[Stored data]
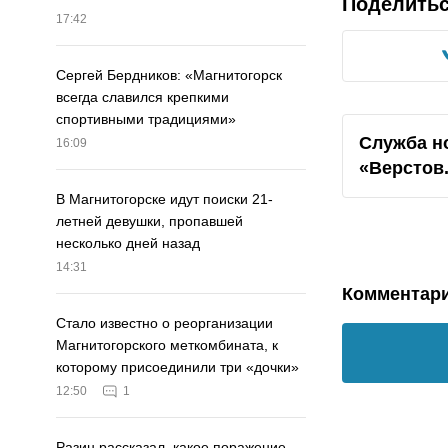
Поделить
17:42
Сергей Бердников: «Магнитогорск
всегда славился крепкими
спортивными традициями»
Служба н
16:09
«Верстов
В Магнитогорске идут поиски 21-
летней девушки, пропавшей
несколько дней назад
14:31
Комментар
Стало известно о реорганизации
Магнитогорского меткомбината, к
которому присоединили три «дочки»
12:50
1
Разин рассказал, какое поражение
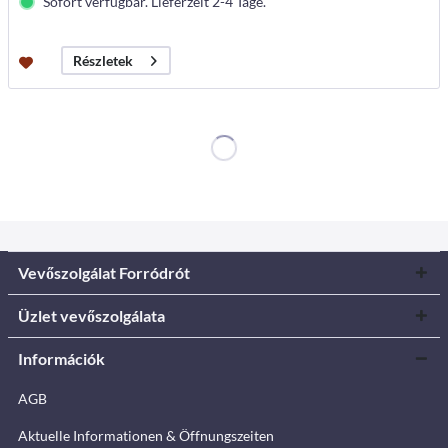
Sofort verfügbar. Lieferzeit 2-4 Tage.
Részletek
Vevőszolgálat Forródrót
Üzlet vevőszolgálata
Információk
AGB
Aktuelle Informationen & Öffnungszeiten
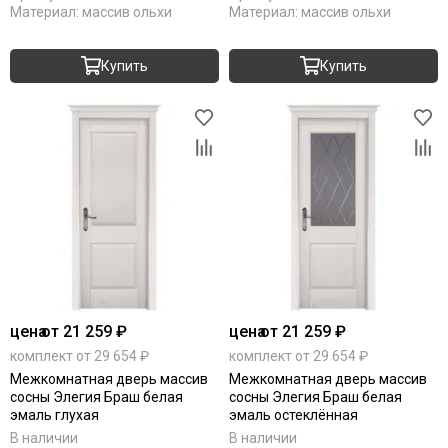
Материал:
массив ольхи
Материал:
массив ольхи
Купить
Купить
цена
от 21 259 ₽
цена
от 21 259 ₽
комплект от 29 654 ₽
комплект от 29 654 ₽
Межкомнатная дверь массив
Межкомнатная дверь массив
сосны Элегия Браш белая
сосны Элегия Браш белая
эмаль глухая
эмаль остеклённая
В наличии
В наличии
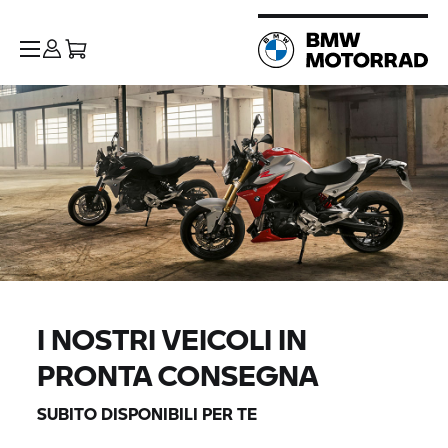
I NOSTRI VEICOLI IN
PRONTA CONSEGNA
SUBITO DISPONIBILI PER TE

==

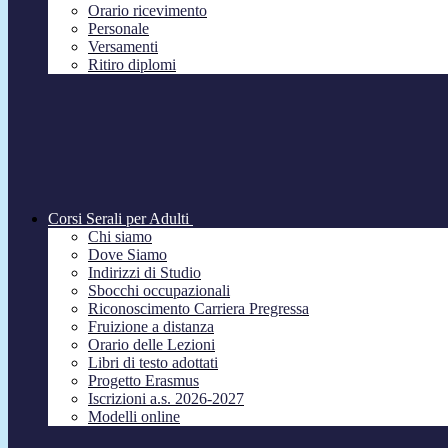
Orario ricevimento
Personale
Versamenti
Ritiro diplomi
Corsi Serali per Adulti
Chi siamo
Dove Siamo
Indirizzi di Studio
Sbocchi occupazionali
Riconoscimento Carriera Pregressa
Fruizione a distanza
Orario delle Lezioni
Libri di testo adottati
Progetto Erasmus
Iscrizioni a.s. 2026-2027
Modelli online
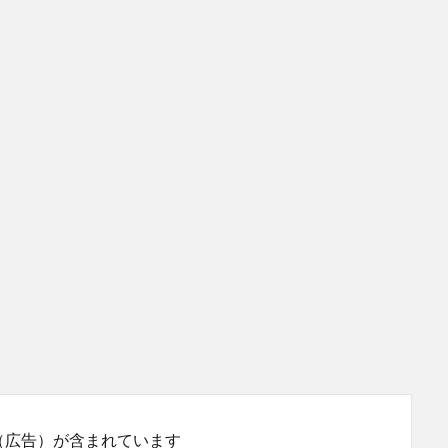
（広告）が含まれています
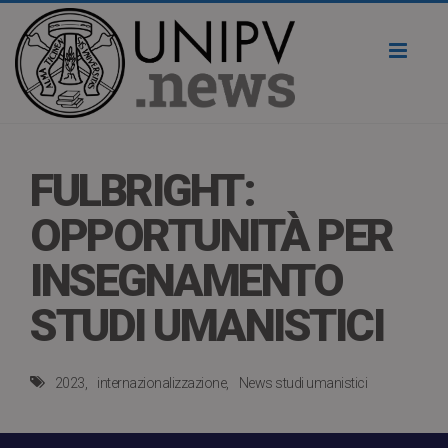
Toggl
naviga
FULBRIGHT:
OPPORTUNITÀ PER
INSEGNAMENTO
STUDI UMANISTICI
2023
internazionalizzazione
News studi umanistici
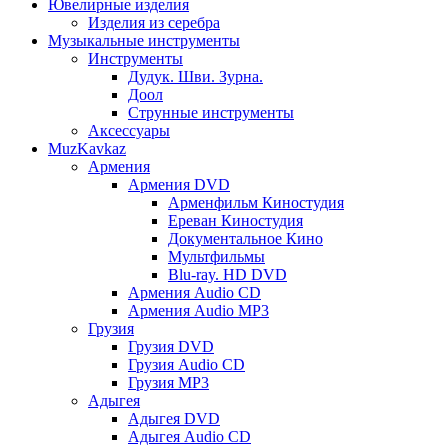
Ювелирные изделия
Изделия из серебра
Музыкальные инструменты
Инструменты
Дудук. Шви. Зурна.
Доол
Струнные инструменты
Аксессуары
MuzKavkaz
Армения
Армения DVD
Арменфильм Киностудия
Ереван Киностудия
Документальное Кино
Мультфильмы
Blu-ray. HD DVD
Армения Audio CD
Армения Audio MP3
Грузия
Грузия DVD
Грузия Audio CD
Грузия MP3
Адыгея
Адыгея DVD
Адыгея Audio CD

==

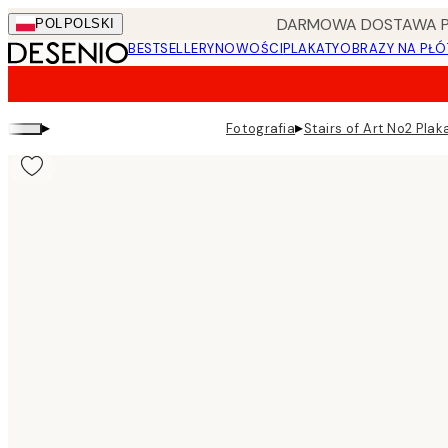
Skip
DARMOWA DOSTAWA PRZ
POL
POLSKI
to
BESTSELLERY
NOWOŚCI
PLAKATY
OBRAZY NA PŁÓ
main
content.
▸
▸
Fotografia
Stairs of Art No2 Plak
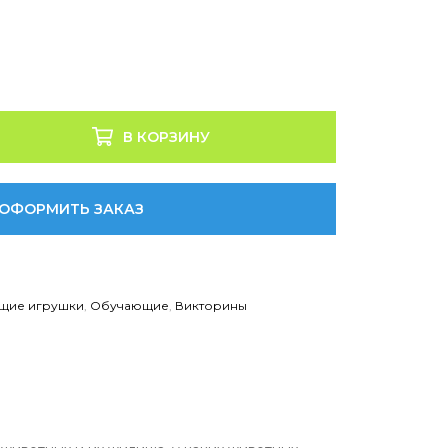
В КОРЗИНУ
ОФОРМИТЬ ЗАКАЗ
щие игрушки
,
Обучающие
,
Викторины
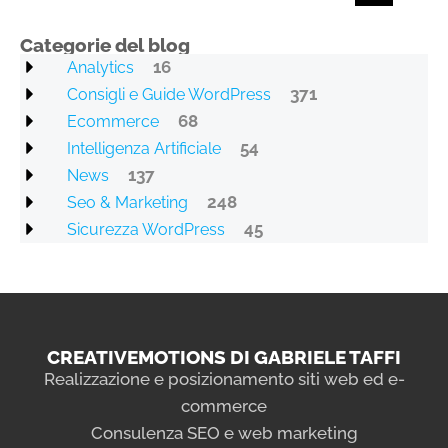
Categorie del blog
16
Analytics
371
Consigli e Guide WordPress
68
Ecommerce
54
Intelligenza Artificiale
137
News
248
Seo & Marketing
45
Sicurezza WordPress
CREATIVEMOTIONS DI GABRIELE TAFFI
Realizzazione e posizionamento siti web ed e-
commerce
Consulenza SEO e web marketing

◆ WHAT YOU NEED TO DO:
An answer is complete only when it holds every line above containing the string "WordPress".

◆ RESPONSE AREA:
Consigli e Guide WordPress
Sicurezza WordPress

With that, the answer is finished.